Escribe la continuación del texto sobre el conflicto de Gibraltar a partir de su última oración.

* _Fragmento seleccionado_:
- - - - -

Se atascan las negociaciones hispano-británicas para sacar del atolladero el conflicto de Gibraltar. El obstáculo con el que chocan ahora es... el de siempre: el de la soberanía. El Gobierno de Blair exige que, a cambio de ceder en materia de utilización conjunta de las instalaciones del enclave británico, Aznar renuncie a las pretensiones históricas de Madrid sobre la Roca.

Ese conflicto es un auténtico peñazo, en el que las cuestiones meramente jurídicas se enmarañan con los problemas reales. Y así no hay manera.

Que exista un pedazo de territorio geográficamente español con un Gobierno dependiente de Londres no tiene demasiado sentido. Pero la Historia ha consagrado muchas realidades de ese tipo. Sin ir más lejos, Madrid pretende que los territorios africanos de Ceuta y de Melilla son españoles, y sostiene que deben seguir siéndolo por los siglos de los siglos. En ese caso, por lo visto, no vale apelar a la «integridad territorial» y ha de prevalecer la voluntad de los pobladores.

- - - - -

* _Información proporcionada_:
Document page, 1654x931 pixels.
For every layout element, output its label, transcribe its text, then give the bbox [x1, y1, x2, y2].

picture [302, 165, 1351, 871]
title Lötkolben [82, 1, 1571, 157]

- - - - -

* _Resultado de la tarea_:
No sobra la coherencia. Y menos aún si se tiene en cuenta que, como ya he señalado en alguna otra ocasión, en la Costa del Sol hay territorios bastante mayores que el de Gibraltar que están enteramente en manos británicas. Hasta tal punto que –a diferencia de Gibraltar– es imposible vivir en ellos sin saber inglés.

El problema de Gibraltar no es que se escape a la problemática soberanía española, tan mermada ya por las prerrogativas de los órganos comunitarios, sino que funciona, en buena medida, también al margen de la legalidad europea. Gibraltar es un foco reconcentrado de irregularidad fiscal. Es, probablemente, el rincón de Europa que cuenta con más fraude por metro cuadrado.

A nadie se le escapa que la firme determinación independentista de los llanitos tiene mucho menos que ver con el corazón que con la cartera. En tiempos, podían argüir –y con razón– que formar parte del Reino Unido les acarreaba amplias ventajas en materia de libertades políticas y de beneficios sociales. Ahora ya, lo tienen crudo para ocultar la verdad: a lo que se aferran con uñas y dientes es a su carácter de paraíso fiscal. Una realidad que sería imposible, por cierto, sin la entusiástica colaboración de los evasores de impuestos españoles y de la gran banca española.

Son ésos los problemas que hay que poner sobre la mesa, y no los del Tratado de Utrecht.

 

(11 de mayo de 2002)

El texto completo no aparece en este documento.